● **OBIETTIVO DELL'ESERCIZIO**: Per favore, stabilisci se le affermazioni 1., 2. e 3. concordano con la discussione sugli studi professionali condivisi, rispondendo sì o no e citando testualmente le parole decisive della discussione. 1. Chi firma come daniele ritiene che fare uno studio con un commercialista voglia dire poco. 2. Chi firma come daniele sostiene che il contesto urbano obbliga tutti a essere archistar. 3. Chi firma come daniele afferma che la prestazione professionale non risponde alle leggi del mercato.

● **ESTRATTO SELEZIONATO**:
%%

Voglio dire, siamo culturalmente preparati a fare un passo del genere? Grandi e autorevoli professionisti che all'improvviso diventano formiche che lavorano per lo stesso formicaio? E dove lo mettiamo l'ego (l'orgoglio) con cui vanno in giro oggi questi professionisti?
2. E' già difficile convivere tra architetti, cioè tra figure professionali che dovrebbero intendersi per formazione pregressa e per intenti futuri e invece...figuriamoci tra figure professionali che hanno in comune quasi nulla.
3. Non si svilirebbe la figura professionale (nell'immaginario collettivo)?
4. e' una istanza reale dell'utente? -> siamo sicuri che uno che va da un architetto ha bisogno di trovare alla porta a fianco un commercialista o un avvocato? allora è come andare in una galleria commerciale? la prestazione di questi professionisti è assimilabile a dei prodotti?

Sono scettico.

daniele :
@sapi: il cara era una gentilezza, se vuoi la prossima volta scrivo: "cattiva sapi ecc..." oppure evito direttamente, così evito anche le tue freddure (sono un pò permaloso) :)
non credo che il contesto urbano obblighi tutti ad essere archistar, tutt'altro, però credo che in una città dove la concorrenza è più numerosa (non migliore o peggiore, semplicemente più numerosa) e dove le innovazioni anche professionali giungono prima è forse necessario operare diversamente rispetto ad un contesto non urbano.

@kitto: secondo me se in futuro si vorrà mettere insieme il pranzo con la cena sarà necessario mettere da parte l'orgoglio e il pregiudizio e strutturare un'offerta professionale in linea con le richieste del mercato.
naturalmente poi devi fare le cose fatte bene, fare uno studio con un commercialista vuol dire poco, però fare uno studio con un avvocato amministrativista è invece una cosa molto interessante. Sull'ego ho già risposto, tra l'altro non mi sembra di sminuirmi professionalmente, e non mi sembra che in quanto ad ego gli architetti siano secondi a nessuno.
Alla 3 e alla 4 rispondo insieme, per quello che vedo io è un'esigenza del mercato e chi sa offrire un prodotto (o servizio) integrato è molto ben visto dal committente che quindi apprezza queste figure professionali. io un pò d'idee in testa ne ho, e ho avuto riscontri che mi fanno pensare di essere sulla strada giusta, ancora qualche anno e ci provo, magari andrà bene, magari andrà male, ma perlomeno saprò di averci tentato :)

ultima cosa: la prestazione professionale è un servizio, quindi un prodotto "immateriale" di una società terziaria, ma risponde alle normali leggi del mercato.
la domanda da porsi è quanti architetti si sentono imprenditori e quanti artisti o scienziati sociali?

%%

● **DATI IN ESAME**:
%%

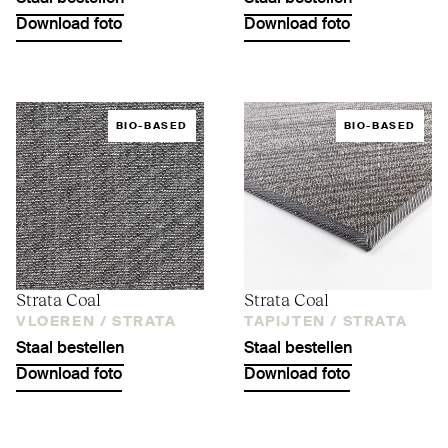
Download foto
Download foto
BIO-BASED
BIO-BASED
Strata Coal
Strata Coal
VLOEREN /
STRATA
TAPIJTEN /
STRATA
Staal bestellen
Staal bestellen
Download foto
Download foto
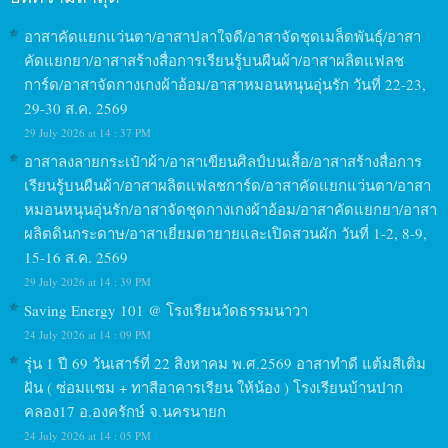
อาสาคัดแยกแว่นตา/อาสาปลาใจดี/อาสาจัดชุดเมล็ดพันธุ์/อาสา
คัดแยกยา/อาสาสร้างสื่อการเรียนรู้บนผืนผ้า/อาสาผลิตแฟลช
การ์ด/อาสาจัดกางเกงผ้าอ้อม/อาสาหมอนหนุนอุ่นรัก วันที่ 22-23,
29-30 ส.ค. 2569
29 July 2026 at 14 : 37 PM
อาสาลงลายกระเป๋าผ้า/อาสาเขียนศิลป์บนเสื้อ/อาสาสร้างสื่อการ
เรียนรู้บนผืนผ้า/อาสาผลิตแฟลชการ์ด/อาสาคัดแยกแว่นตา/อาสา
หมอนหนุนอุ่นรัก/อาสาจัดชุดกางเกงผ้าอ้อม/อาสาคัดแยกยา/อาสา
ผลิตดินกระดาษ/อาสาเยี่ยมตายายและเปิดสวนผัก วันที่ 1-2, 8-9,
15-16 ส.ค. 2569
29 July 2026 at 14 : 39 PM
Saving Energy 101 @ โรงเรียนวัดธรรมนาวา
24 July 2026 at 14 : 09 PM
รุ่น 1 ปี 69 วันเสาร์ที่ 22 สิงหาคม พ.ศ.2569 อาสาทำดี แต้มสีเติม
ฝัน ( ซ่อมแซม + ทาสีอาคารเรียน ให้น้อง ) โรงเรียนบ้านปาก
คลอง17 อ.องครักษ์ จ.นครนายก
24 July 2026 at 14 : 05 PM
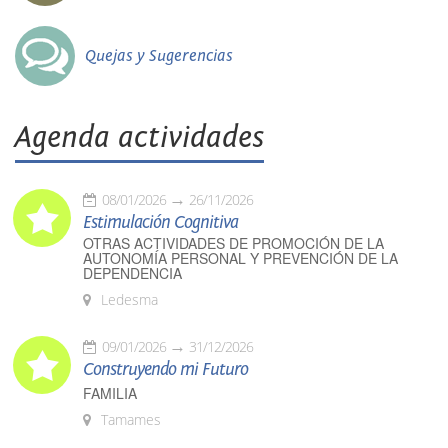
Quejas y Sugerencias
Agenda actividades
08/01/2026
26/11/2026
Estimulación Cognitiva
OTRAS ACTIVIDADES DE PROMOCIÓN DE LA
AUTONOMÍA PERSONAL Y PREVENCIÓN DE LA
DEPENDENCIA
Ledesma
09/01/2026
31/12/2026
Construyendo mi Futuro
FAMILIA
Tamames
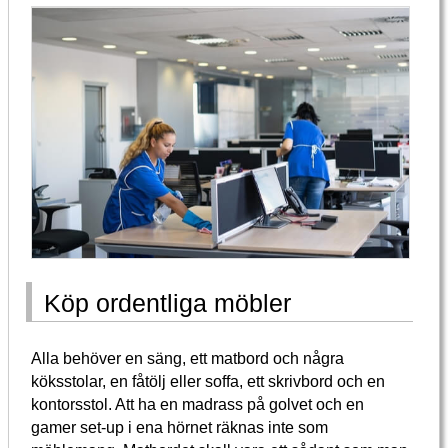
Köp ordentliga möbler
Alla behöver en säng, ett matbord och några
köksstolar, en fåtölj eller soffa, ett skrivbord och en
kontorsstol. Att ha en madrass på golvet och en
gamer set-up i ena hörnet räknas inte som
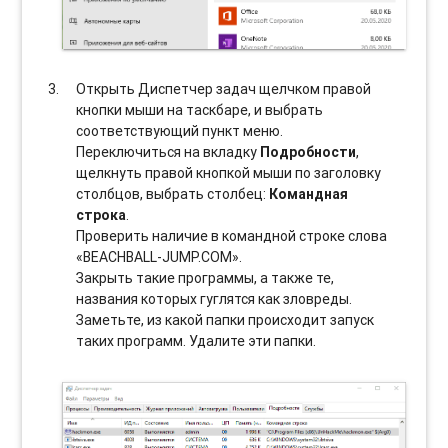
Открыть Диспетчер задач щелчком правой
кнопки мыши на таскбаре, и выбрать
соотвeтствующий пункт меню.
Переключиться на вкладку
Подробности
,
щелкнуть правой кнопкой мыши по заголовку
столбцов, выбрать столбец:
Командная
строка
.
Проверить наличие в командной строке слова
«BEACHBALL-JUMP.COM».
Закрыть такие программы, а также те,
названия которых гуглятся как зловреды.
Заметьте, из какой папки происходит запуск
таких программ. Удалите эти папки.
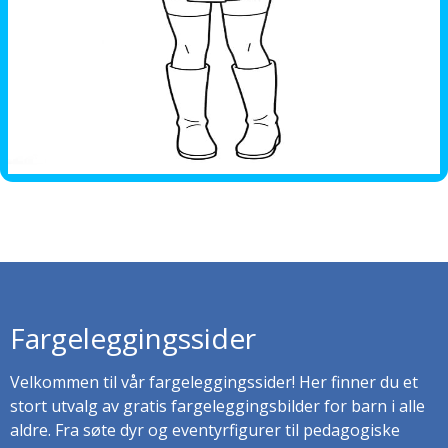
Fargeleggingssider
Velkommen til vår fargeleggingssider! Her finner du et
stort utvalg av gratis fargeleggingsbilder for barn i alle
aldre. Fra søte dyr og eventyrfigurer til pedagogiske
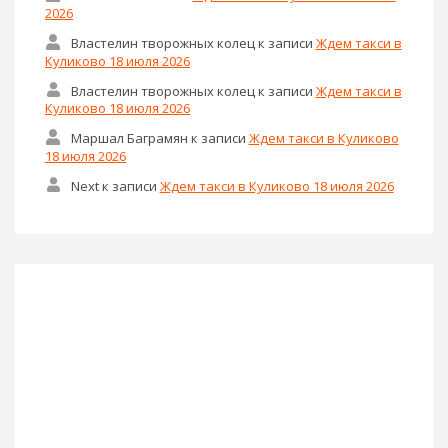
2026
Властелин творожных колец
к записи
Ждем такси в
Куликово 18 июля 2026
Властелин творожных колец
к записи
Ждем такси в
Куликово 18 июля 2026
Маршал Баграмян
к записи
Ждем такси в Куликово
18 июля 2026
Next
к записи
Ждем такси в Куликово 18 июля 2026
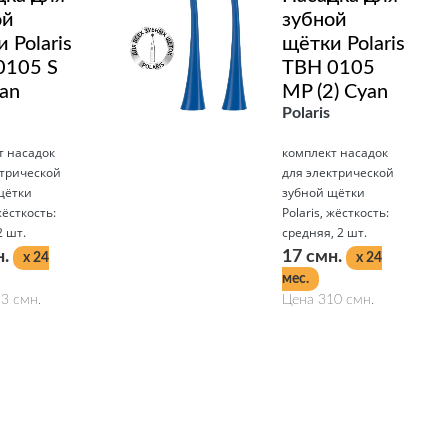
ой
зубной
 Polaris
щётки Polaris
0105 S
TBH 0105
yan
MP (2) Cyan
Polaris
т насадок
комплект насадок
ктрической
для электрической
щётки
зубной щётки
жёсткость:
Polaris, жёсткость:
2 шт.
средняя, 2 шт.
н.
17 смн.
x 24
x 24
мес.
3 смн.
Цена 310 смн.
Подробнее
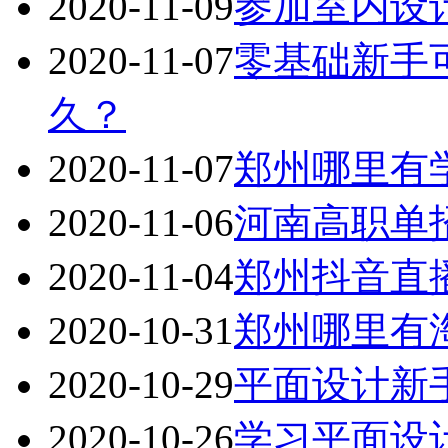
2020-11-09
参加室内设
2020-11-07
零基础新手
久？
2020-11-07
郑州哪里有
2020-11-06
河南高职单
2020-11-04
郑州抖音直
2020-10-31
郑州哪里有
2020-10-29
平面设计新
2020-10-26
学习平面设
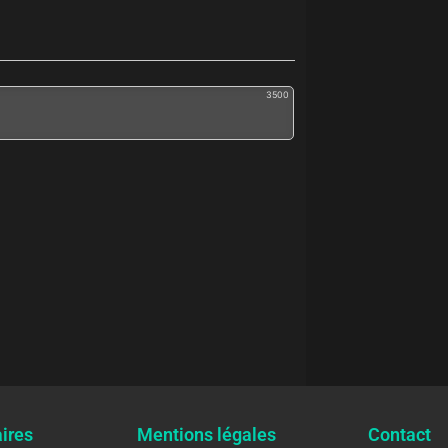
3500
ires
Mentions légales
Contact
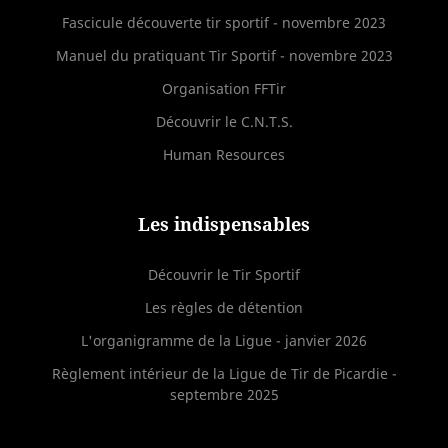
Fascicule découverte tir sportif - novembre 2023
Manuel du pratiquant Tir Sportif - novembre 2023
Organisation FFTir
Découvrir le C.N.T.S.
Human Resources
Les indispensables
Découvrir le Tir Sportif
Les règles de détention
L'organigramme de la Ligue - janvier 2026
Règlement intérieur de la Ligue de Tir de Picardie -
septembre 2025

%%

● **SOLUZIONE SVOLTA**:
1. Sì: «fare uno studio con un commercialista vuol dire poco».
2. No: «non credo che il contesto urbano obblighi tutti ad essere archistar, tutt'altro».
3. No: «ma risponde alle normali leggi del mercato».